I guess I should verify that the unit doesnt always fire up the first time and run through a full cycle. Just sometimes it actually works. Most of the time it comes on and gives me the ready for heat flashing light and just fails to lockout code. No other code comes on unless I remove and replace the pc board with another like board. I than do not ever get the ready for heat light and instead only get the 5 flashing red lights...


----------



## beenthere (Oct 11, 2008)

Was any electrical work done shortly before it started having trouble. 
Including any electrical work that may have been done late spring or summer.
Weather it had to do with your heating or cooling system is not important.


----------



## Thomasv (Jan 23, 2010)

not that i can remember. no electrical work has been done in anyway in some years. I put a jbox in to a hot water heater in 05 but that was it. Now that jbox has had some issues lately. I dont know why but it went through 2 fuses in 2 weeks. I had to keep flippin it off and flippin it back on becuase my hot water was not working. Thats the only noteable thing lately. I really should hard wire the tank in and remove the jbox since it does go to my breaker box in the house but its worked fine for 3+ yrs this way. 

*note - my igniter still will not glow orange. Its receiving power but the the gas just comes on for a second and shuts off....3 times lock out failure 2 red flashes.


----------



## beenthere (Oct 11, 2008)

A. That jbox trouble with blowing fuses could be causing troubles with the furnace. 

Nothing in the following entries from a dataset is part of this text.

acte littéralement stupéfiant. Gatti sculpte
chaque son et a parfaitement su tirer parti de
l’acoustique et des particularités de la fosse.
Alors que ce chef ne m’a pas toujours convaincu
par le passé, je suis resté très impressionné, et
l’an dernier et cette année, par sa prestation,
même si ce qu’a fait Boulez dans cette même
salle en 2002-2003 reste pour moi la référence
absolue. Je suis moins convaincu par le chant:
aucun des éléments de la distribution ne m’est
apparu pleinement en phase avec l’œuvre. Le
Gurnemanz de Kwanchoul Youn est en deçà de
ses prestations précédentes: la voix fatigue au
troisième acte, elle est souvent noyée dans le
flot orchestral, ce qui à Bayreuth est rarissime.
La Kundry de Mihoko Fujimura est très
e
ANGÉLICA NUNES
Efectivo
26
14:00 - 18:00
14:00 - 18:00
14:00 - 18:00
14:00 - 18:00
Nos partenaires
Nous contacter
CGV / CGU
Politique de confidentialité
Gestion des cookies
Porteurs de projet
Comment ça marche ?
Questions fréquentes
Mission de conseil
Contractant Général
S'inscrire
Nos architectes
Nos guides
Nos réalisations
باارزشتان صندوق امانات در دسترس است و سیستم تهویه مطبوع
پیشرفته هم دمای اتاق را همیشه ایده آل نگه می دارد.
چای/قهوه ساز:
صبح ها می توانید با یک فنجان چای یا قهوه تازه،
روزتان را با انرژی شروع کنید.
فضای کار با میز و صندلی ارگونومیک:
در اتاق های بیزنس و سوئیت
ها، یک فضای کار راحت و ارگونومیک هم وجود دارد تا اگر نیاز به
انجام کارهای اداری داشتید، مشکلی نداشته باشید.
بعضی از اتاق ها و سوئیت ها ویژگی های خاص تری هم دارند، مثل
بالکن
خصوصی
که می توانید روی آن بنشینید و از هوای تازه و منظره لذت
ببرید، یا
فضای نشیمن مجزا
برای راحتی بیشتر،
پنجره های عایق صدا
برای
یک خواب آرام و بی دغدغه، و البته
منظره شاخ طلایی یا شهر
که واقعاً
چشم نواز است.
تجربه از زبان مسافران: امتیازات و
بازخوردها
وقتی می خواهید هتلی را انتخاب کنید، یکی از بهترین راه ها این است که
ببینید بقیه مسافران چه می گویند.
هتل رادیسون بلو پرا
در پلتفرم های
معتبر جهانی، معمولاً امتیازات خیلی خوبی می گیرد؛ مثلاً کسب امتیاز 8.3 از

B. Are you sure your using the right voltage ignitors/HSI's(as in not using 24 volt ones on a 120 volt system).


----------



## Grampa Bud (Apr 6, 2009)

Beenthere; he would only do that once -using 24v for 120v. It would have a flashbulb effect. The older "glowplugs" on some gas fired water water heaters did glow orange, but the newer HSI's for furnaces seem to be much brighter -as in white hot. You might check your power .ie 120 vac and breakers -15-20 amps-. Do you have a lazy breaker? Are you sure that only the furnace is on the breaker as in a dedicated circuit ?? If your circuit is loaded to or over max and all the lights/appliances start simultainiously the overload condition could cause many strange things to happen. Pumps, furnaces, a/c compressers, Electric water heaters, microwaves, electric ranges, refrigerators, washer and dryers, and kitchen outlets among others should all be on dedicated circuits.


----------



## Ducknuts (Nov 13, 2014)

Sorry to drag up an old thread, but my furnace is having the exact same issue and i was wondering if you ever fixed it. Runs fine to start then after a few minutes it starts clicking like crazy then the flame shuts off and wont restart. Thanks for any info.


----------